*** DATA Section Begins ***
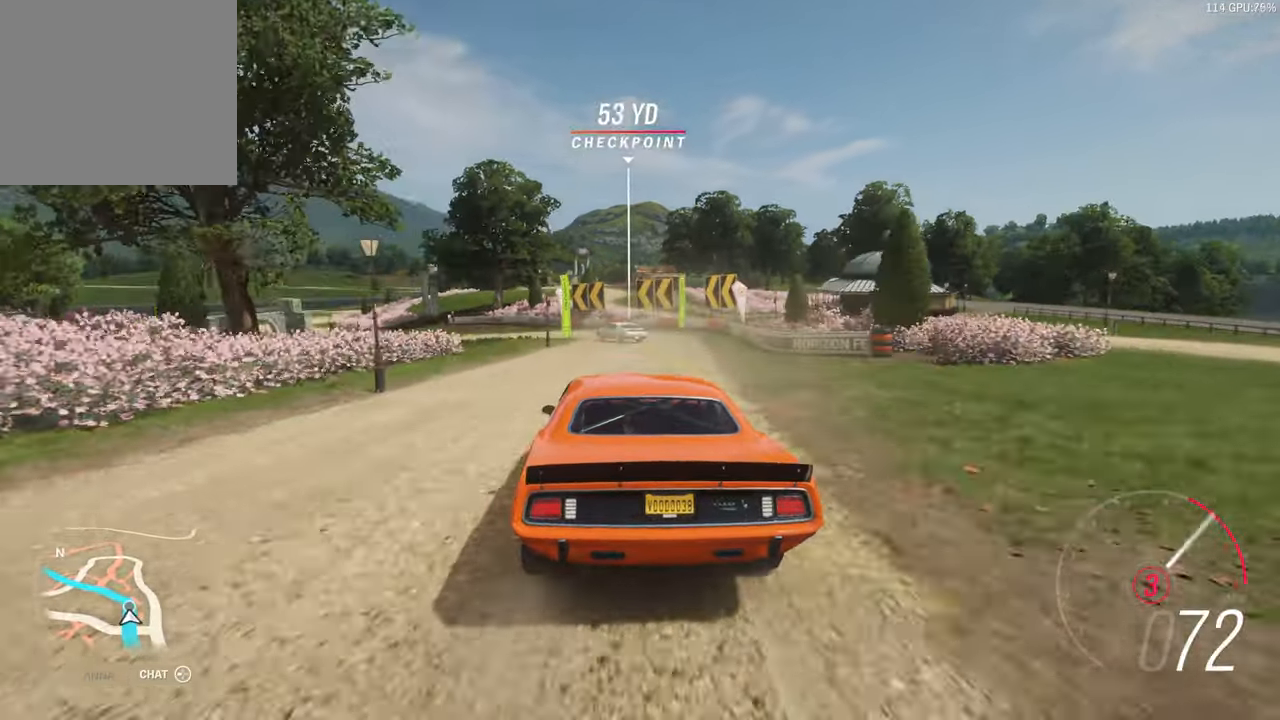
{"buttons": ["R2"], "left_stick": "left", "right_stick": "center", "events": [[367, "A", "down"], [484, "A", "up"], [484, "left_stick", "left"]]}
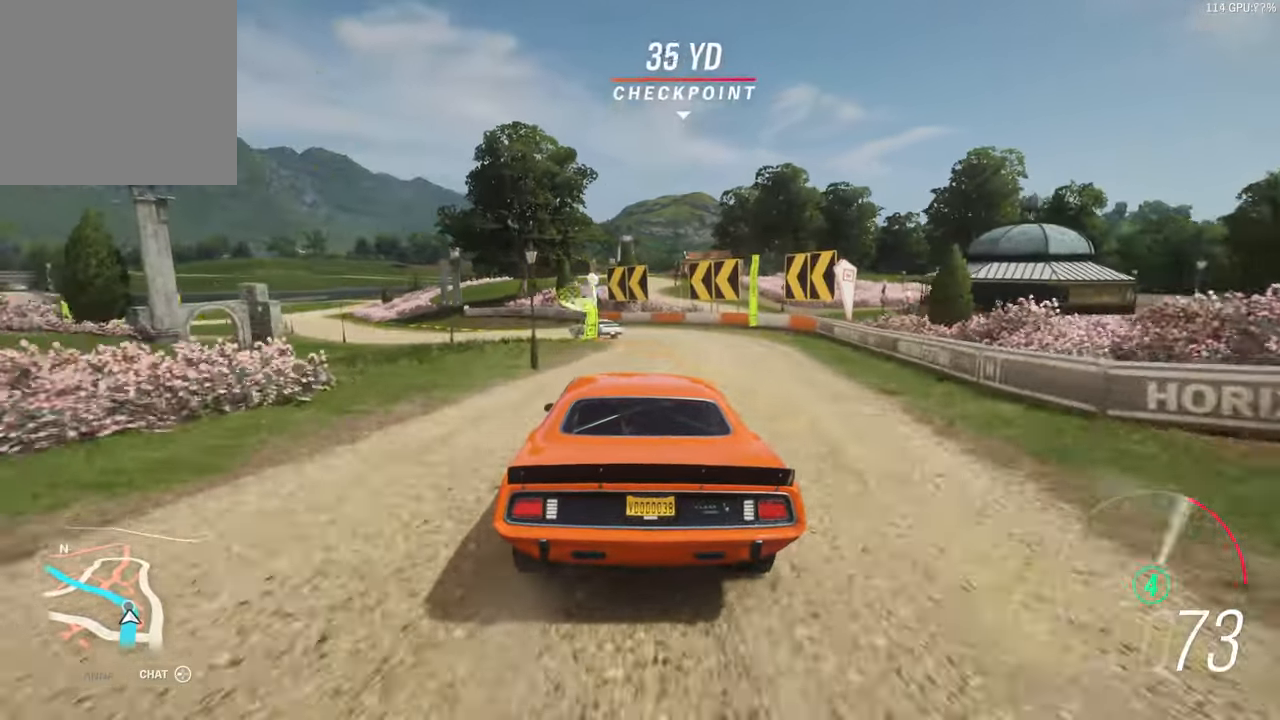
{"buttons": ["R2"], "left_stick": "left", "right_stick": "center", "events": []}
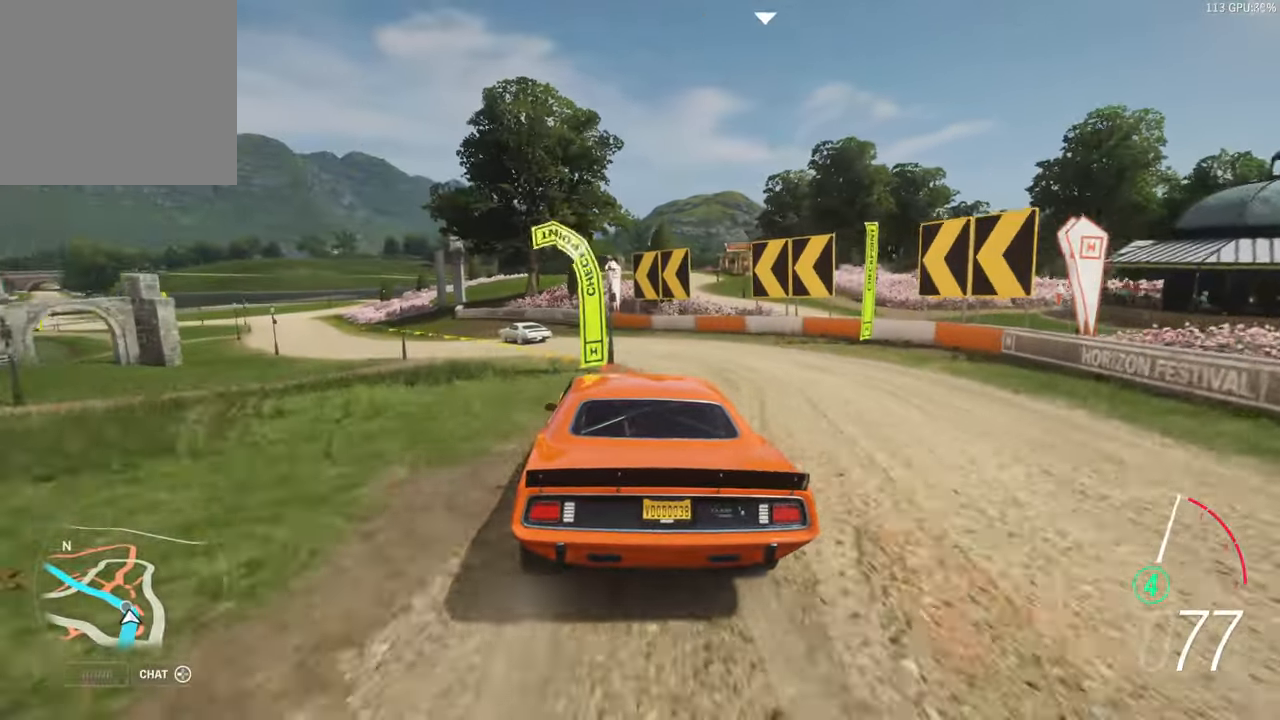
{"buttons": ["R2"], "left_stick": "left", "right_stick": "center", "events": []}
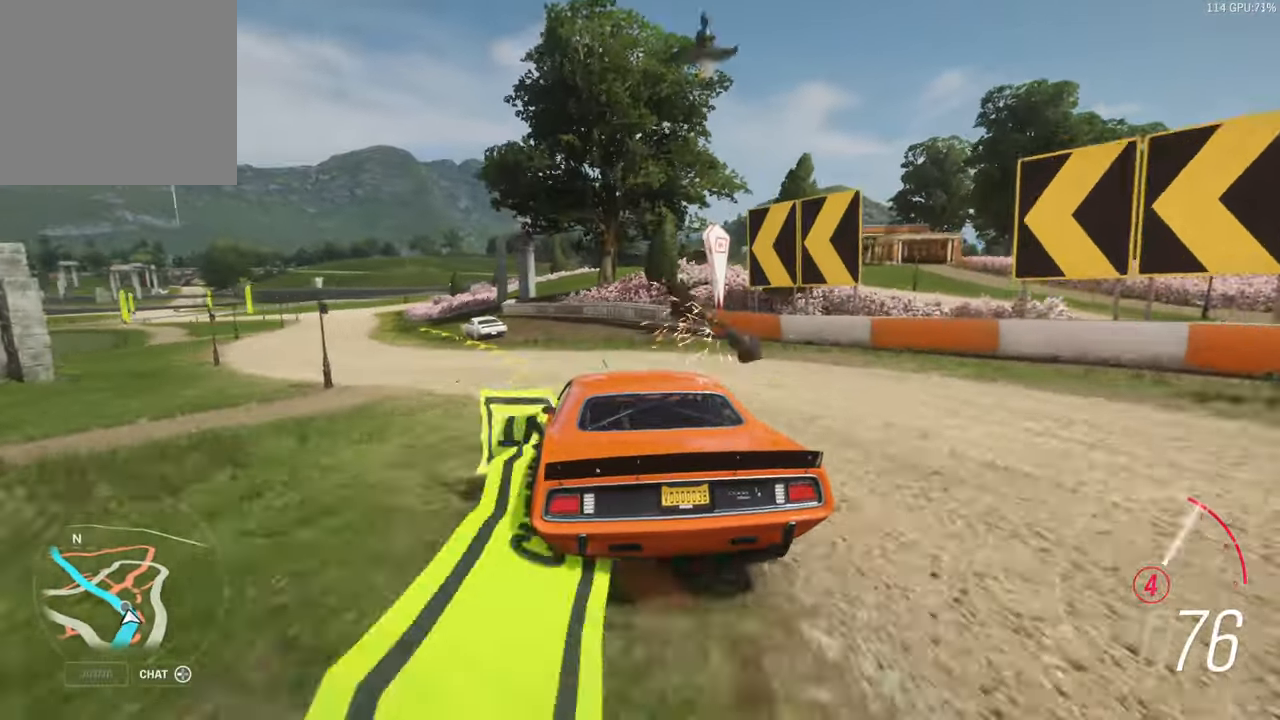
{"buttons": ["R2"], "left_stick": "left", "right_stick": "center", "events": []}
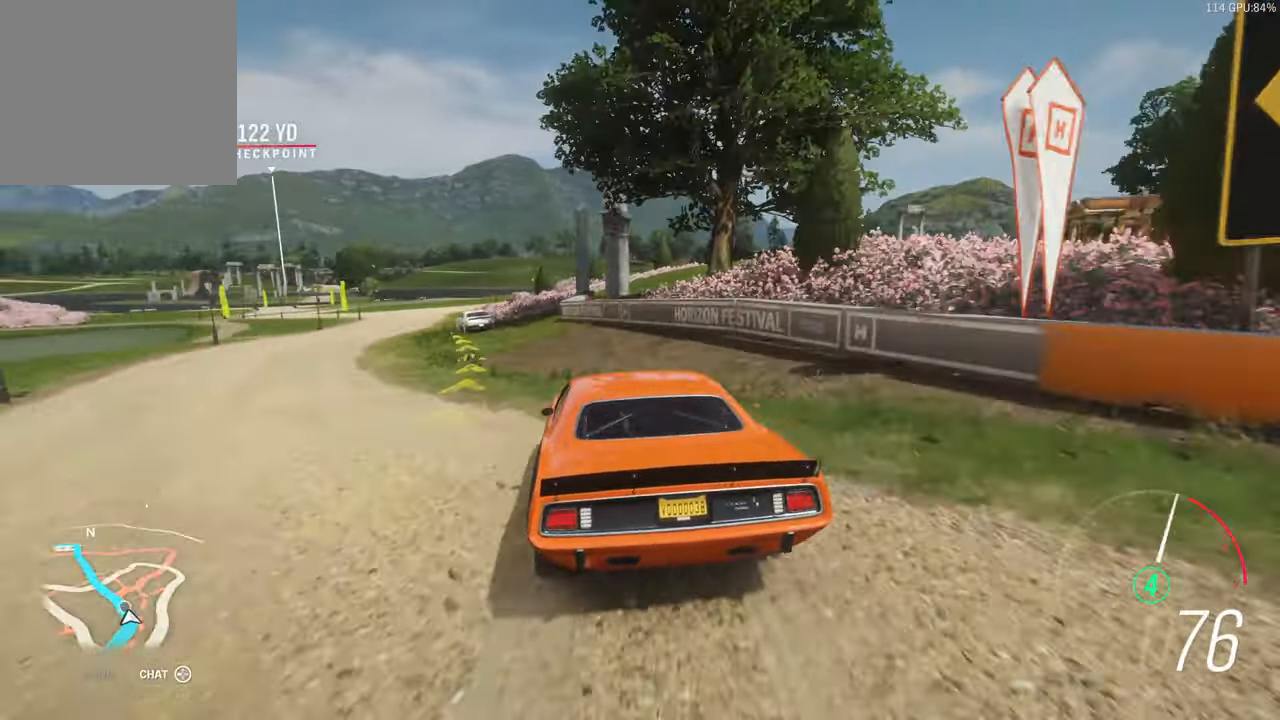
{"buttons": ["R2"], "left_stick": "left", "right_stick": "center", "events": []}
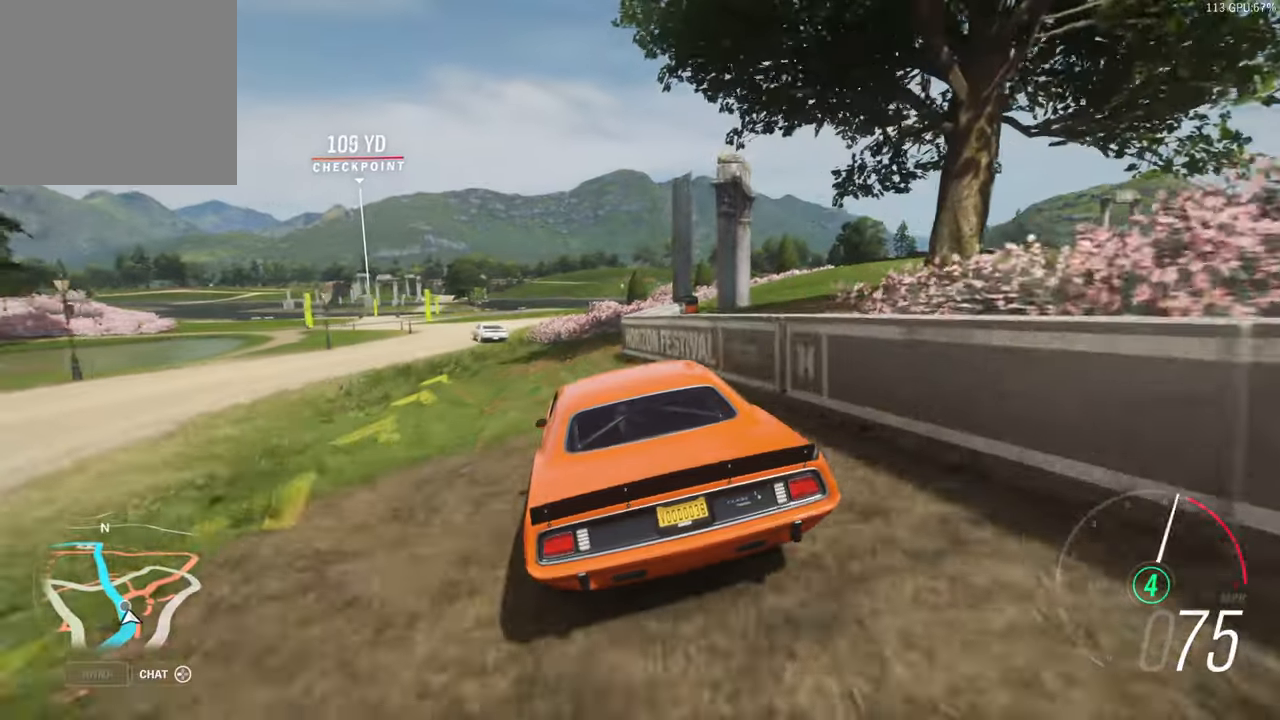
{"buttons": ["R2"], "left_stick": "right", "right_stick": "center", "events": [[383, "left_stick", "right"]]}
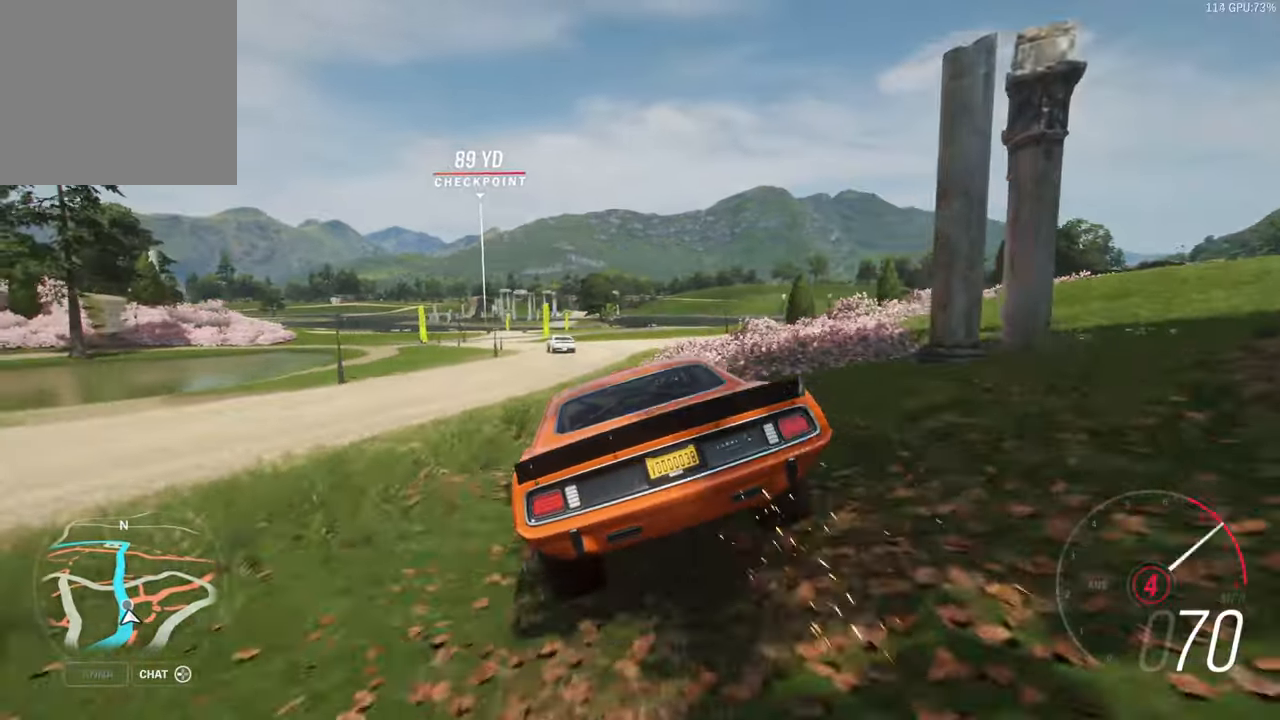
{"buttons": ["R2"], "left_stick": "center", "right_stick": "center", "events": [[283, "left_stick", "center"]]}
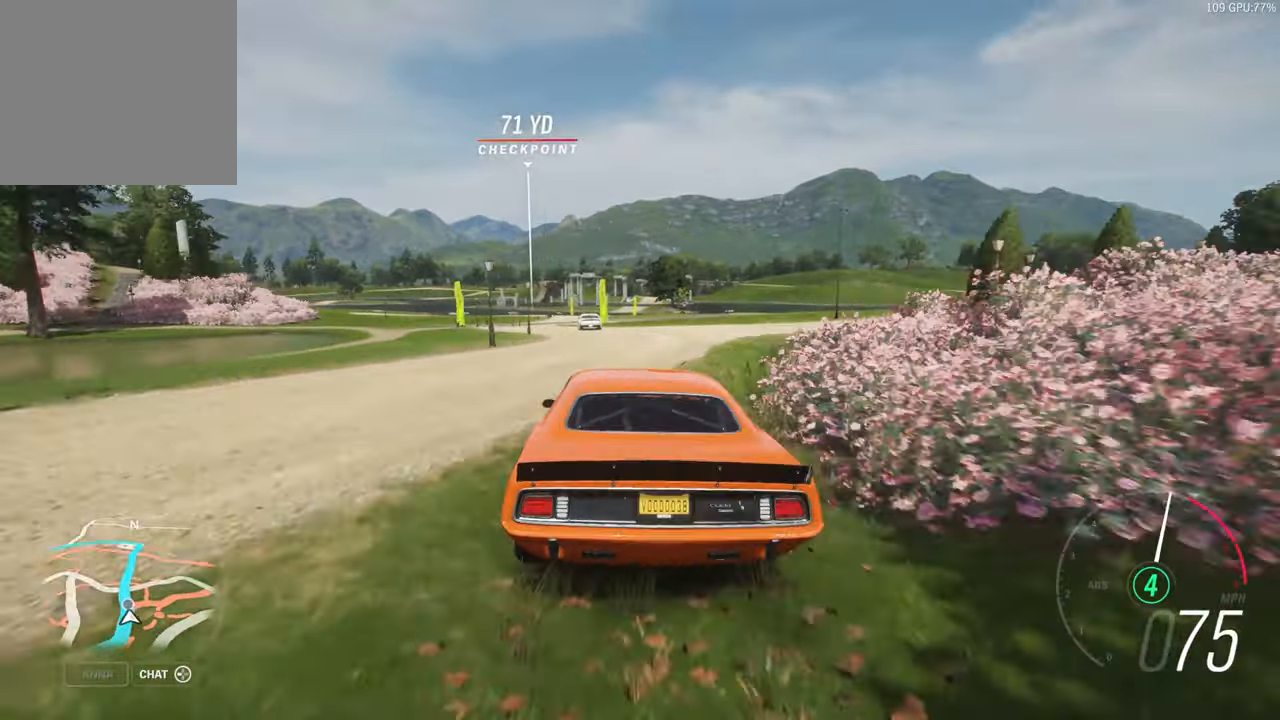
{"buttons": ["R2"], "left_stick": "center", "right_stick": "center", "events": [[66, "left_stick", "left"], [350, "left_stick", "center"]]}
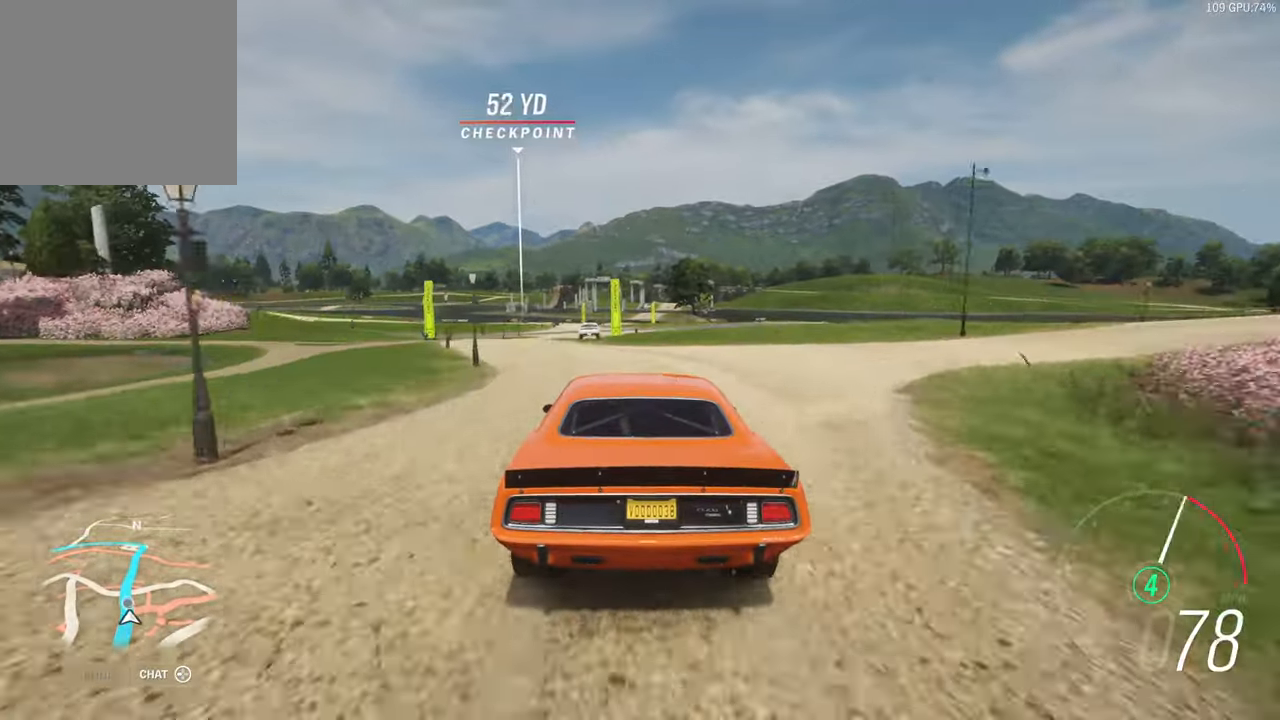
{"buttons": ["R2"], "left_stick": "center", "right_stick": "center", "events": []}
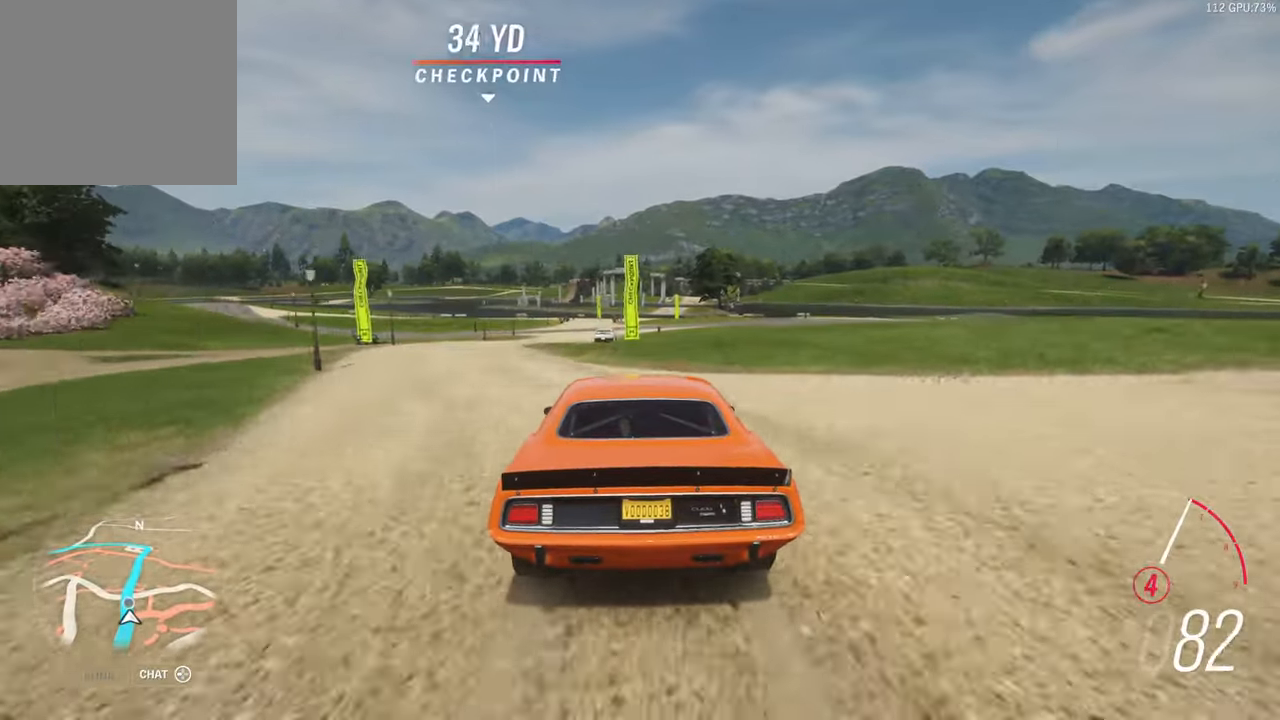
{"buttons": ["R2"], "left_stick": "center", "right_stick": "center", "events": []}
*** DATA Section Ends ***
Retype the data above verbatim, minus images.

**ANSWER TO THE EXERCISE**
{"buttons": ["R2"], "left_stick": "left", "right_stick": "center", "events": [[367, "A", "down"], [484, "A", "up"], [484, "left_stick", "left"]]}
{"buttons": ["R2"], "left_stick": "left", "right_stick": "center", "events": []}
{"buttons": ["R2"], "left_stick": "left", "right_stick": "center", "events": []}
{"buttons": ["R2"], "left_stick": "left", "right_stick": "center", "events": []}
{"buttons": ["R2"], "left_stick": "left", "right_stick": "center", "events": []}
{"buttons": ["R2"], "left_stick": "right", "right_stick": "center", "events": [[383, "left_stick", "right"]]}
{"buttons": ["R2"], "left_stick": "center", "right_stick": "center", "events": [[283, "left_stick", "center"]]}
{"buttons": ["R2"], "left_stick": "center", "right_stick": "center", "events": [[66, "left_stick", "left"], [350, "left_stick", "center"]]}
{"buttons": ["R2"], "left_stick": "center", "right_stick": "center", "events": []}
{"buttons": ["R2"], "left_stick": "center", "right_stick": "center", "events": []}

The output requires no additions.